■ **Task**:
The listing that follows should be reproduced exactly, line for line.

Start of Entries provided

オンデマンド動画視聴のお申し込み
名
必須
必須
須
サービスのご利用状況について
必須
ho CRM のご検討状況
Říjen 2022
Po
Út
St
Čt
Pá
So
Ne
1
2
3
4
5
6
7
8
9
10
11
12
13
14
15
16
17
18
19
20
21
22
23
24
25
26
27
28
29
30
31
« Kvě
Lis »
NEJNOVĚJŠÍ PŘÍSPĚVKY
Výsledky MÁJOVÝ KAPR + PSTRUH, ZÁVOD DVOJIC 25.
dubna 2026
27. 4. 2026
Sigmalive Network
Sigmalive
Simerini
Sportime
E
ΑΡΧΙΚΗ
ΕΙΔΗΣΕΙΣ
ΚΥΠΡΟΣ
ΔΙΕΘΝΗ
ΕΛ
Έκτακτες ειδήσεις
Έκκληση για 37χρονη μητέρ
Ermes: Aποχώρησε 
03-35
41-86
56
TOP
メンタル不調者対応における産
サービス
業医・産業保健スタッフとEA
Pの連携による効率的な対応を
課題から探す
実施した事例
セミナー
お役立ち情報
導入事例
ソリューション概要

End of Entries provided

■ **Output of the exercise**:
オンデマンド動画視聴のお申し込み
名
必須
必須
須
サービスのご利用状況について
必須
ho CRM のご検討状況
Říjen 2022
Po
Út
St
Čt
Pá
So
Ne
1
2
3
4
5
6
7
8
9
10
11
12
13
14
15
16
17
18
19
20
21
22
23
24
25
26
27
28
29
30
31
« Kvě
Lis »
NEJNOVĚJŠÍ PŘÍSPĚVKY
Výsledky MÁJOVÝ KAPR + PSTRUH, ZÁVOD DVOJIC 25.
dubna 2026
27. 4. 2026
Sigmalive Network
Sigmalive
Simerini
Sportime
E
ΑΡΧΙΚΗ
ΕΙΔΗΣΕΙΣ
ΚΥΠΡΟΣ
ΔΙΕΘΝΗ
ΕΛ
Έκτακτες ειδήσεις
Έκκληση για 37χρονη μητέρ
Ermes: Aποχώρησε 
03-35
41-86
56
TOP
メンタル不調者対応における産
サービス
業医・産業保健スタッフとEA
Pの連携による効率的な対応を
課題から探す
実施した事例
セミナー
お役立ち情報
導入事例
ソリューション概要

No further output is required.